Ella había aprovechado un momento de distracción, cuando todos ellos agarraron el cadáver aún tembloroso de su antecesora y lo depositaron en el tablón inclinado que desembocaba en los establos.
Sabía que había sido en vano, que los esbirros la atraparían, pero siguió corriendo.
¡Un claro en el bosque! Oyó el sonido de cencerros y el balido de las cabras por encima del zumbido en sus oídos. Tropezó y un rayo de esperanza la invadió: donde había animales tal vez habría personas, zagales, pastores, campesinos…
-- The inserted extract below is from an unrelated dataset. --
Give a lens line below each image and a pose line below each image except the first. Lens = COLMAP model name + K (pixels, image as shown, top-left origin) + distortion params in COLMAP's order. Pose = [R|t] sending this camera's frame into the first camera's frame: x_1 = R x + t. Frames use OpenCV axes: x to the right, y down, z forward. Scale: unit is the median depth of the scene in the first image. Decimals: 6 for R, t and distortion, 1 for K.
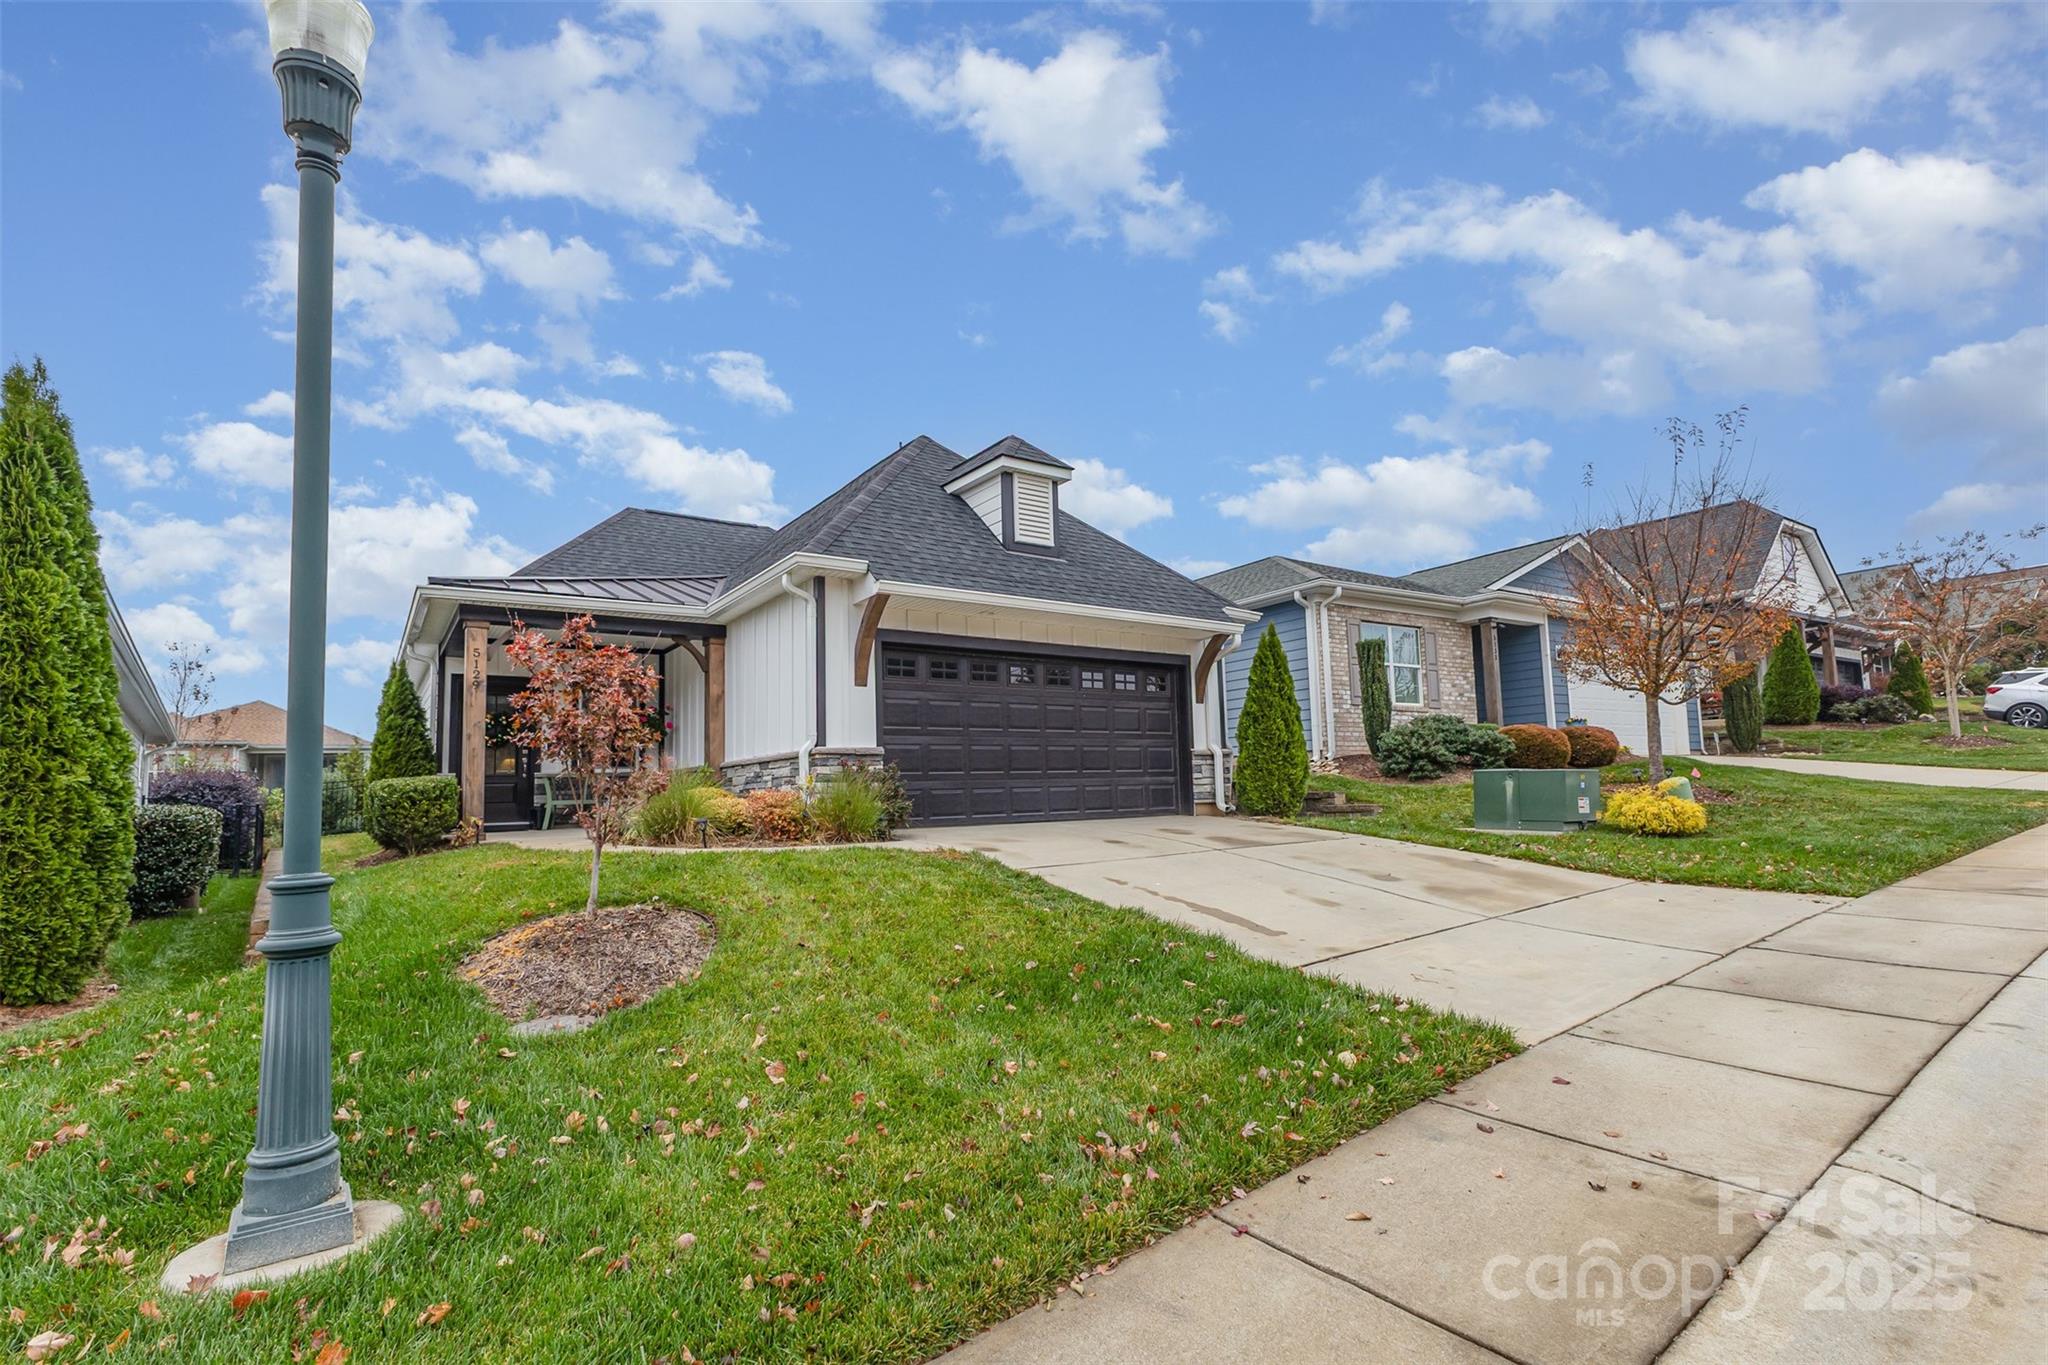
lens RADIAL K [[898.9, 0, 1030.4], [0, 898.9, 667.1], [0, 0, 1]] dist [0.006082, 0.001301]
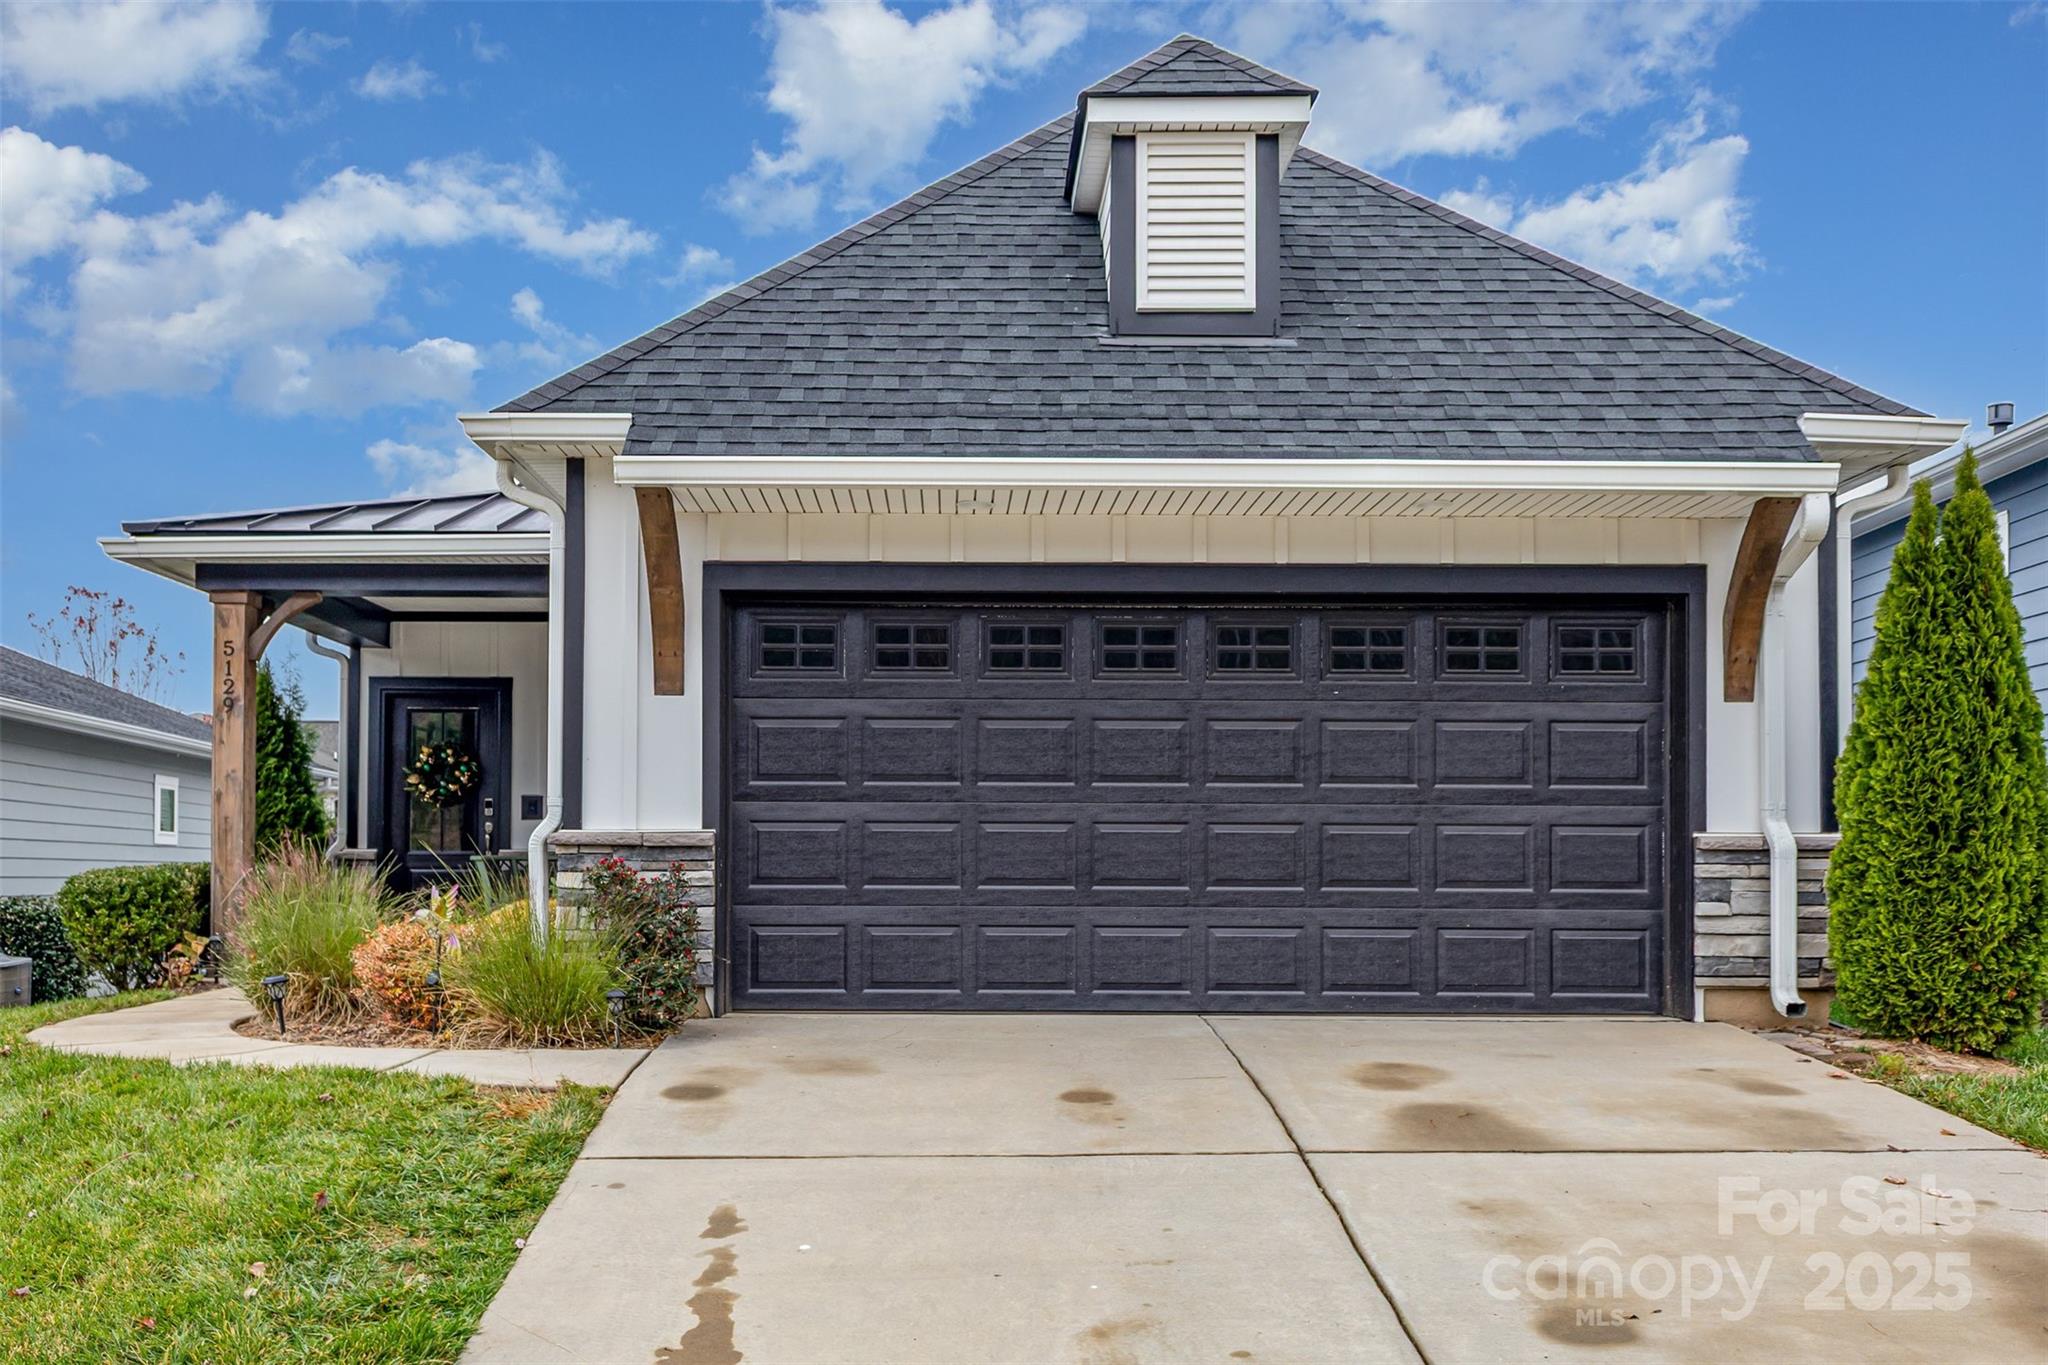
lens RADIAL K [[1842.5, 0, 1024.2], [0, 1842.5, 759.1], [0, 0, 1]] dist [0.014384, 0.003384]
pose [[0.827993, -0.002895, -0.560731, 0.358377], [0.051198, 0.996200, 0.070458, -0.001829], [0.558396, -0.087047, 0.824995, 0.254563]]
Oyó el zumbido. De pronto se hallaba tendida en el suelo con la vista clavada en el mosaico formado por las agujas de las coníferas, las ramitas y las hojas otoñales. Solo después notó el golpe en la espalda, pero no sintió dolor. Trató de tomar aire, pero los pulmones no le respondían; intentó apoyarse en un brazo y una punzada ardiente le recorrió la espalda. Soltó un gemido, pero aún no podía respirar. Oyó las pisadas de los caballos y sus relinchos. Procuró mirar por encima del hombro, pero estaba como paralizada, su cuerpo se asemejaba a un leño petrificado atravesado por una estaca candente. Oyó las pisadas de las botas que recorrían el suelo del bosque y se acercaban. Clavó la vista en un par de ojos y de repente fue consciente de que no se trataba de una fantasía, que los ojos estaban allí, que pertenecían a una persona que se ocultaba entre los matorrales a menos de cinco pasos de distancia y que le devolvía la mirada. Quiso abrir la boca para pedir auxilio, pero la estaca candente se lo impedía y advirtió que las sombras se acercaban desde el borde de su campo visual. Entonces la volvieron boca arriba, una violenta sacudida de dolor y fuego, y vio que sus perseguidores le habían dado alcance. Vio la punta del proyectil de ballesta que surgía de su cuerpo, vio el rostro de Lucifer, vio que reía y vio danzar al diablo presa de la alegría ante el mal ajeno.
Había temido lo peor, pero en ese momento descubrió que no sabía lo que «peor» podía significar.